Kasra Kurt: Hmm, honestly making music we’re all satisfied with is hard. We’re pretty avid and curious listeners and we always want to try new things: explore different sounds, ideas, tools, etc. But doing so takes time. Or it takes time for us at least.
A.D. Amorosi: From your previous work, moving more into an experimental electronic realm seemed inevitable, and yet, you’ve avoided its cliches or sheen. Can you discuss moving into its landscapes? Did it come from the songs you were writing or is it the other way around?
Kasra Kurt: I think this kind of ties into the last question. Us moving in a more electronic direction is mostly reflective of what we listen to, are inspired by… It turns out that incorporating new sounds or ideas in a way that’s compelling is easier said than done. Sounds aren’t neutral: sometimes they ask to be played or arranged in a certain way, and all sounds have inevitable cultural and emotional associations. Same with instruments. So simply switching out a guitar for a synth, playing the same part, is usually not going to work. A synth has its own possibilities and liabilities, and, if you listen, will almost certainly want to be played differently than a guitar. Not to suggest that tools need to be used ‘the correct way’… I’m all about banging on guitars with drumsticks or whatever.

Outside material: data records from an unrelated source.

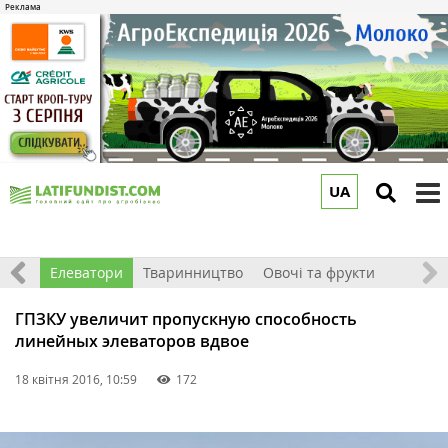
UA
to
m
землі
Елеватори
Тваринництво
Овочі та фрукти
ГПЗКУ увеличит пропускную способность
линейных элеваторов вдвое
18 квітня 2016, 10:59
172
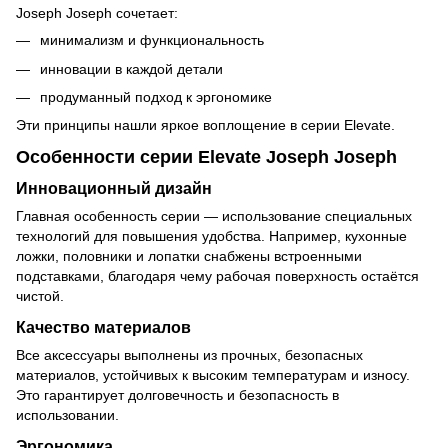
Joseph Joseph сочетает:
минимализм и функциональность
инновации в каждой детали
продуманный подход к эргономике
Эти принципы нашли яркое воплощение в серии Elevate.
Особенности серии Elevate Joseph Joseph
Инновационный дизайн
Главная особенность серии — использование специальных
технологий для повышения удобства. Например, кухонные
ложки, половники и лопатки снабжены встроенными
подставками, благодаря чему рабочая поверхность остаётся
чистой.
Качество материалов
Все аксессуары выполнены из прочных, безопасных
материалов, устойчивых к высоким температурам и износу.
Это гарантирует долговечность и безопасность в
использовании.
Эргономика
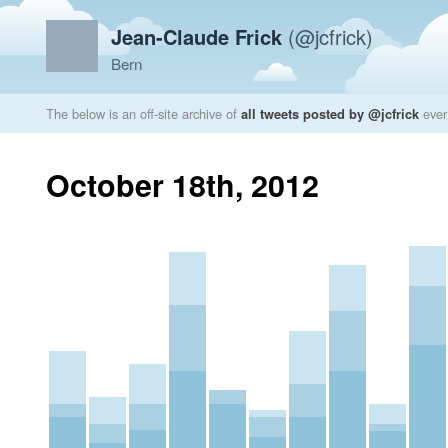
Jean-Claude Frick
(@jcfrick)
Bern
The below is an off-site archive of
all tweets posted by @jcfrick
ever
October 18th, 2012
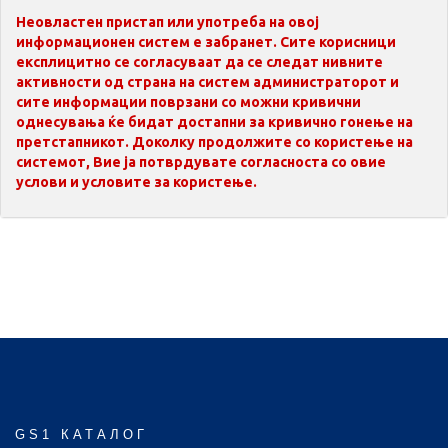
Неовластен пристап или употреба на овој
информационен систем е забранет. Сите корисници
експлицитно се согласуваат да се следат нивните
активности од страна на систем администраторот и
сите информации поврзани со можни кривични
однесувања ќе бидат достапни за кривично гонење на
претстапникот. Доколку продолжите со користење на
системот, Вие ја потврдувате согласноста со овие
услови и условите за користење.
GS1 КАТАЛОГ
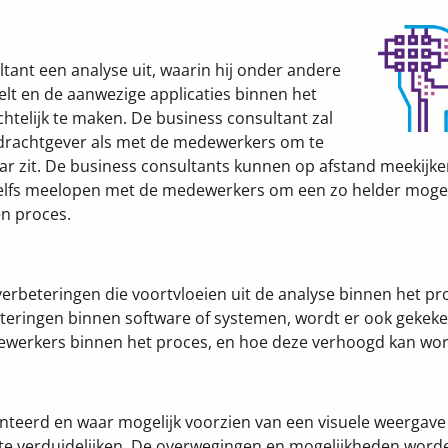
tant een analyse uit, waarin hij onder andere
t en de aanwezige applicaties binnen het
htelijk te maken. De business consultant zal
rachtgever als met de medewerkers om te
aar zit. De business consultants kunnen op afstand meekijk
elfs meelopen met de medewerkers om een zo helder mogel
en proces.
verbeteringen die voortvloeien uit de analyse binnen het pr
eringen binnen software of systemen, wordt er ook gekek
edewerkers binnen het proces, en hoe deze verhoogd kan wo
enteerd en waar mogelijk voorzien van een visuele weergav
s te verduidelijken. De overwegingen en mogelijkheden word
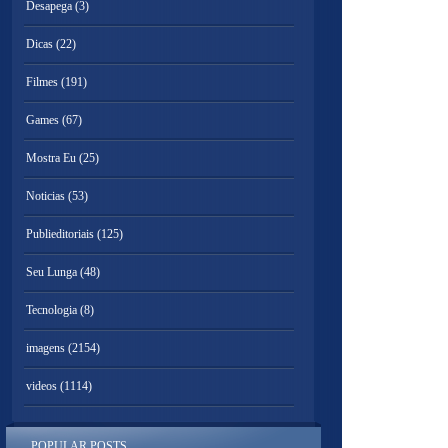
Desapega
(3)
Dicas
(22)
Filmes
(191)
Games
(67)
Mostra Eu
(25)
Noticias
(53)
Publieditoriais
(125)
Seu Lunga
(48)
Tecnologia
(8)
imagens
(2154)
videos
(1114)
POPULAR POSTS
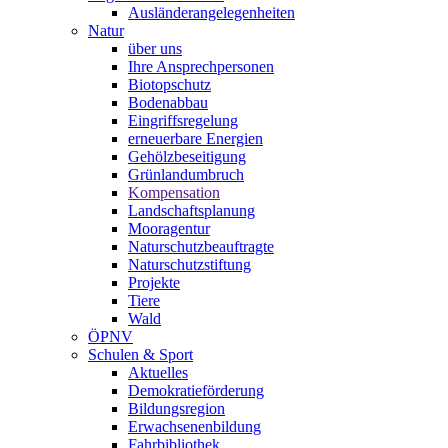
Ausländerangelegenheiten
Natur
über uns
Ihre Ansprechpersonen
Biotopschutz
Bodenabbau
Eingriffsregelung
erneuerbare Energien
Gehölzbeseitigung
Grünlandumbruch
Kompensation
Landschaftsplanung
Mooragentur
Naturschutzbeauftragte
Naturschutzstiftung
Projekte
Tiere
Wald
ÖPNV
Schulen & Sport
Aktuelles
Demokratieförderung
Bildungsregion
Erwachsenenbildung
Fahrbibliothek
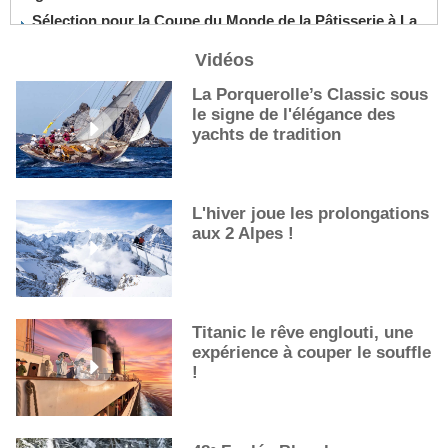
Sélection pour la Coupe du Monde de la Pâtisserie à La
Nouvelle-Orléans
Vidéos
De nouveaux cocktails, stars de l’été
Les cocktails, stars de l’été
La Porquerolle’s Classic sous
le signe de l'élégance des
La première sélection des grappes du Guide Michelin
yachts de tradition
L'hiver joue les prolongations
aux 2 Alpes !
Titanic le rêve englouti, une
expérience à couper le souffle
!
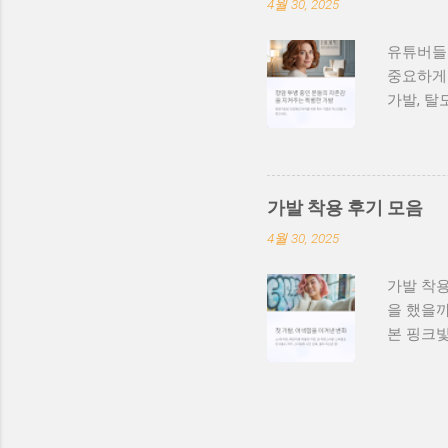
4월 30, 2025
두통이나 
직관적인
유튜버들이
터/쇼핑몰
중요하게 
치료 중인
가발, 탈
모 회복을
제품이 인
립니다.
가발 중 
발 #두피
감에 감탄
유튜버 D
가발 착용 후기 모음
자연스러운
4월 30, 2025
두피도 문
브에서 아
가발 착용
“가발 착
을 했을까
셨나요? 
본 핑크빛
가발사용
요. 스타
도메인
면서 외출
요. 무엇
락이 빠졌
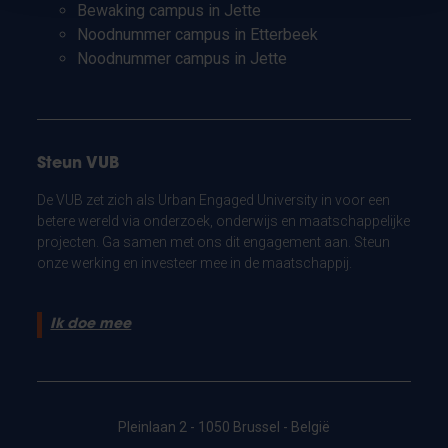
Bewaking campus in Jette
Noodnummer campus in Etterbeek
Noodnummer campus in Jette
Steun VUB
De VUB zet zich als Urban Engaged University in voor een
betere wereld via onderzoek, onderwijs en maatschappelijke
projecten. Ga samen met ons dit engagement aan. Steun
onze werking en investeer mee in de maatschappij.
Ik doe mee
Pleinlaan 2 - 1050 Brussel - België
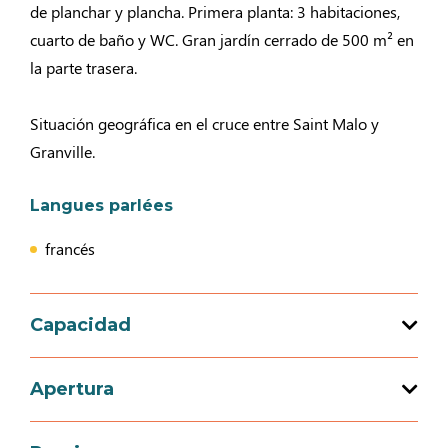
de planchar y plancha. Primera planta: 3 habitaciones,
cuarto de baño y WC. Gran jardín cerrado de 500 m² en
la parte trasera.
Situación geográfica en el cruce entre Saint Malo y
Granville.
Langues parlées
francés
Capacidad
Capacidad de acogida total : 13 persona(s)
Apertura
5 habitación(es)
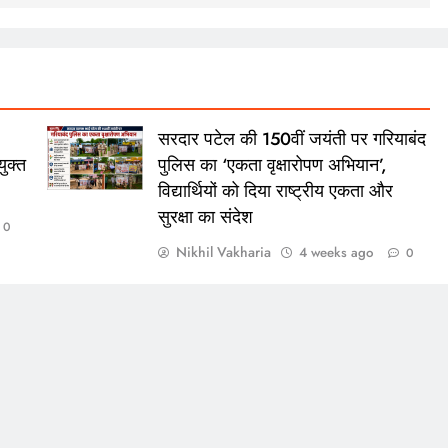
सरदार पटेल की 150वीं जयंती पर गरियाबंद
ुक्त
पुलिस का ‘एकता वृक्षारोपण अभियान’,
विद्यार्थियों को दिया राष्ट्रीय एकता और
सुरक्षा का संदेश
0
Nikhil Vakharia
4 weeks ago
0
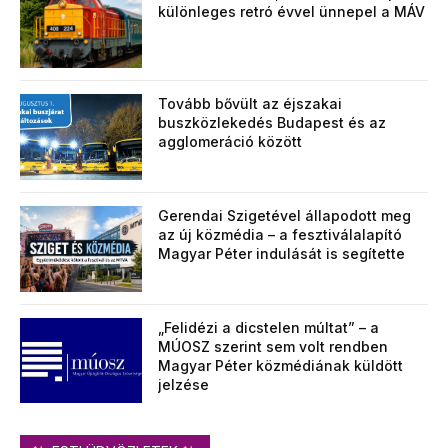
különleges retró évvel ünnepel a MÁV
Tovább bővült az éjszakai
buszközlekedés Budapest és az
agglomeráció között
Gerendai Szigetével állapodott meg
az új közmédia – a fesztiválalapító
Magyar Péter indulását is segítette
„Felidézi a dicstelen múltat” – a
MÚOSZ szerint sem volt rendben
Magyar Péter közmédiának küldött
jelzése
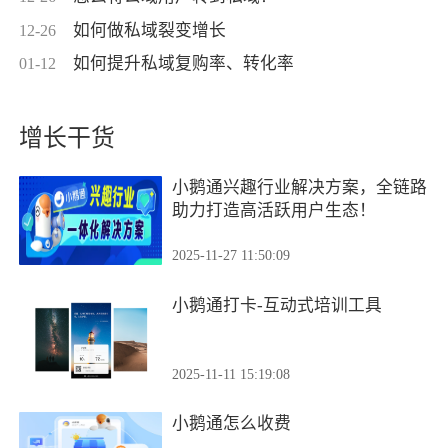
如何做私域裂变增长
12-26
如何提升私域复购率、转化率
01-12
增长干货
小鹅通兴趣行业解决方案，全链路
助力打造高活跃用户生态！
2025-11-27 11:50:09
小鹅通打卡-互动式培训工具
2025-11-11 15:19:08
小鹅通怎么收费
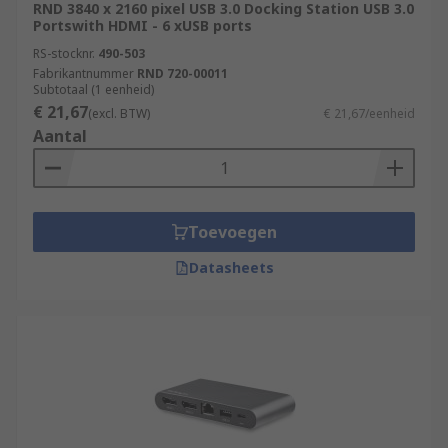
RND 3840 x 2160 pixel USB 3.0 Docking Station USB 3.0
Portswith HDMI - 6 xUSB ports
RS-stocknr.
490-503
Fabrikantnummer
RND 720-00011
Subtotaal (1 eenheid)
€ 21,67
(excl. BTW)
€ 21,67/eenheid
Aantal
Toevoegen
Datasheets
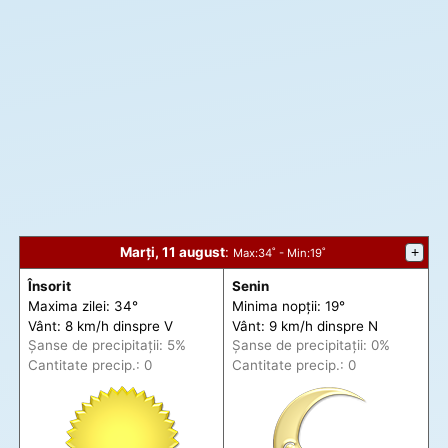
Marți, 11 august
:
+
Max
:34˚ -
Min
:19˚
Însorit
Senin
Maxima zilei: 34°
Minima nopții: 19°
Vânt: 8 km/h din
spre
V
Vânt: 9 km/h din
spre
N
Șanse de precip
itații
: 5%
Șanse de precip
itații
: 0%
Cantitate precip.: 0
Cantitate precip.: 0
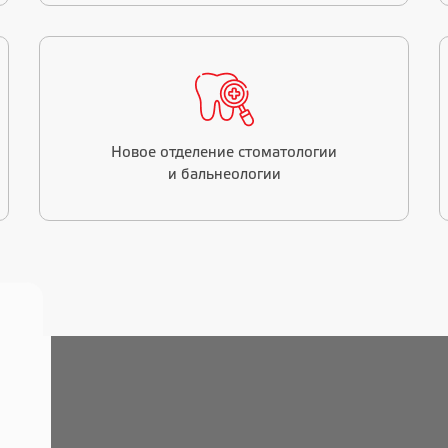
Новое отделение стоматологии
и бальнеологии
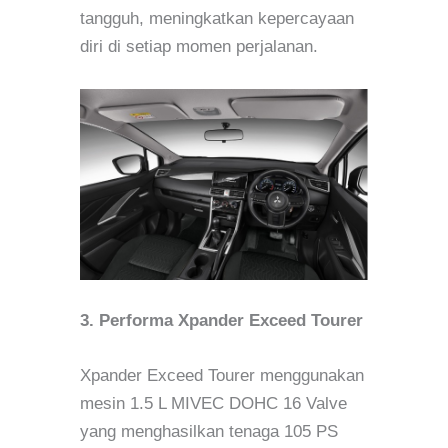
tangguh, meningkatkan kepercayaan
diri di setiap momen perjalanan.
3. Performa Xpander Exceed Tourer
Xpander Exceed Tourer menggunakan
mesin 1.5 L MIVEC DOHC 16 Valve
yang menghasilkan tenaga 105 PS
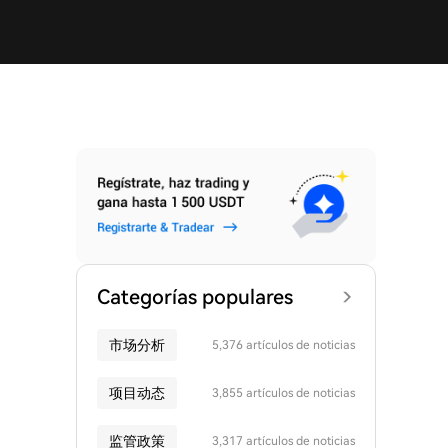
Categorías populares
市场分析
5,376 artículos de noticias
项目动态
3,855 artículos de noticias
监管政策
3,317 artículos de noticias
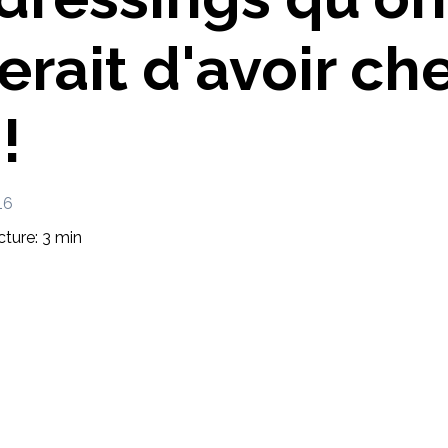
Imaginez et concevez un meuble 100% unique.
erait d'avoir ch
!
16
ture: 3 min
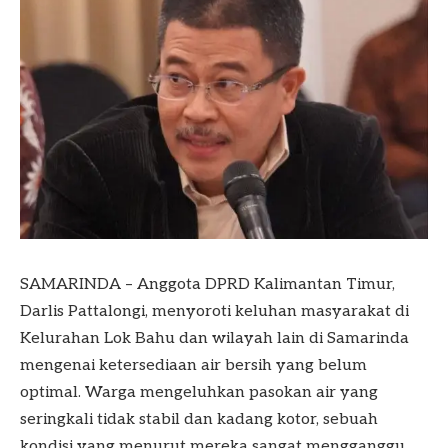
SAMARINDA – Anggota DPRD Kalimantan Timur,
Darlis Pattalongi, menyoroti keluhan masyarakat di
Kelurahan Lok Bahu dan wilayah lain di Samarinda
mengenai ketersediaan air bersih yang belum
optimal. Warga mengeluhkan pasokan air yang
seringkali tidak stabil dan kadang kotor, sebuah
kondisi yang menurut mereka sangat mengganggu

Just that you have to be attentive to sounds, to the tools you’re using, and to respond to them. So to answer your question, I think the sounds came first. We had new sounds and so we had to play differently, write differently, arrange differently. If we managed to avoid certain tropes or cliches it’s probably because we were trying to reconcile somewhat unusual and oppositional sounds or ideas: discordant prepared guitar with soft synth keys, sub bass, and marimba samples, repetition and improvisation, etc. And those elements have thoughts of their own.
A.D. Amorosi: Is there an order as to how tracks get started or finished for Palm… I saw something about “‘Feathers’ where the process seemed more like a jam session gone happily awry,” Is it composition-focused or improvisational and letting the freak flags fly?
Kasra Kurt: Hmm probably some combination of focus and freak. We wrote the record over the course of 2 to 3 years and there’s definitely a mix of approaches. Some tracks were more collaboratively written (Glen Beige, Eager Copy) than others (Away Kit, Tumbleboy). Typically the sounds were built in advance and then we’d try and assemble them together through long jam sessions.
A.D. Amorosi: Other than shaving, why Nicks and Grazes?
Kasra Kurt: Rollerblading, berry picking, cat petting, rock climbing.